Consequently, MPMs offer significant opportunities for intellectual property and improved medicines. It should, therefore, be unsurprising that there has been a concurrent rise in patent activity concerning pharmaceutical cocrystals5 and regulatory bodies are developing guidelines that address approval of pharmaceutical cocrystals in drug products.6
Specific MPM Platforms of current interest to UL researchers
What are Ionic Cocrystals?
The development of novel solid forms of pharmaceutical compounds, drug substances, is an important aspect of modern pharmaceutical science because the physicochemical properties of the solid form (i.e. the material) of a pharmaceutical compound (i.e. the molecule) are what enable it to ultimately become part of an effective drug product (i.e. the medicine). Ionic cocrystals (ICCs)1 have recently emerged as a class of multi-component pharmaceutical materials (MPMs) of scientific and practical interest. ICCs can be defined as “Multi-component materials formed from a salt and a molecular or ionic compound.” The general formula of ICCs is A+B-N where A+ is a cation, B- is an anion and N is neutral molecule or another salt. If at least one of the components of the ICC is a pharmaceutical compound then there is considerable opportunity to modulate the physicochemical and biological efficacy of the pharmaceutical compound.

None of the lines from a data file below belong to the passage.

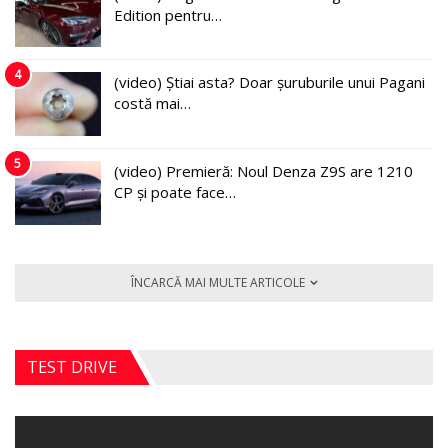
Edition pentru…
4
(video) Știai asta? Doar șuruburile unui Pagani
costă mai…
5
(video) Premieră: Noul Denza Z9S are 1210
CP și poate face…
ÎNCARCĂ MAI MULTE ARTICOLE
TEST DRIVE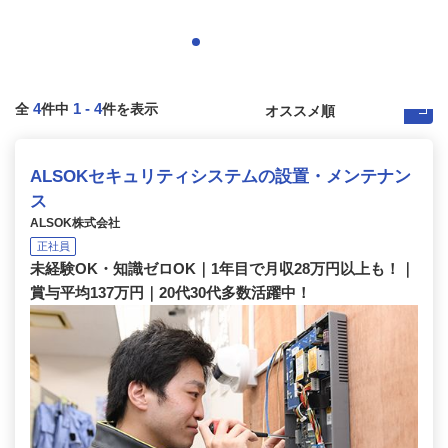
4
1
-
4
全
件中
件を表示
ALSOKセキュリティシステムの設置・メンテナン
ス
ALSOK株式会社
正社員
未経験OK・知識ゼロOK｜1年目で月収28万円以上も！｜
賞与平均137万円｜20代30代多数活躍中！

How are Ionic Cocrystals prepared?
Ionic cocrystals can be conveniently prepared from a salt + another neutral molecule or salt via solution crystallization, slurry or mechanochemistry (grinding).
Why are Ionic Cocrystals of interest?
- Although the first ICC was reported at least as far back as 1843 (Kobell, sodium chloride with glucose)2 they remain an underexplored class of compounds that have barely been studied in the context of pharmaceutical science.1,3 They therefore offer an opportunity for new fundamental science concerning the subject of crystal engineering, for improving the physicochemical properties of pharmaceutical compounds and for development of intellectual property.4
- Single component solid forms offer very limited opportunities with respect to diversity of physicochemical properties whereas 2-component solid forms (e.g. molecular cocrystals) might lead to dozens of new drug substances that enhance bioavailability5 and thereby find utility in a drug product. ICCs offer even greater diversity than 2-component solid forms since they are based upon 3-component solid forms for which two components can be varied without changing the chemical structure of the pharmaceutical compound. In principle, this provides exponentially more solid forms than even for 2-component solid forms.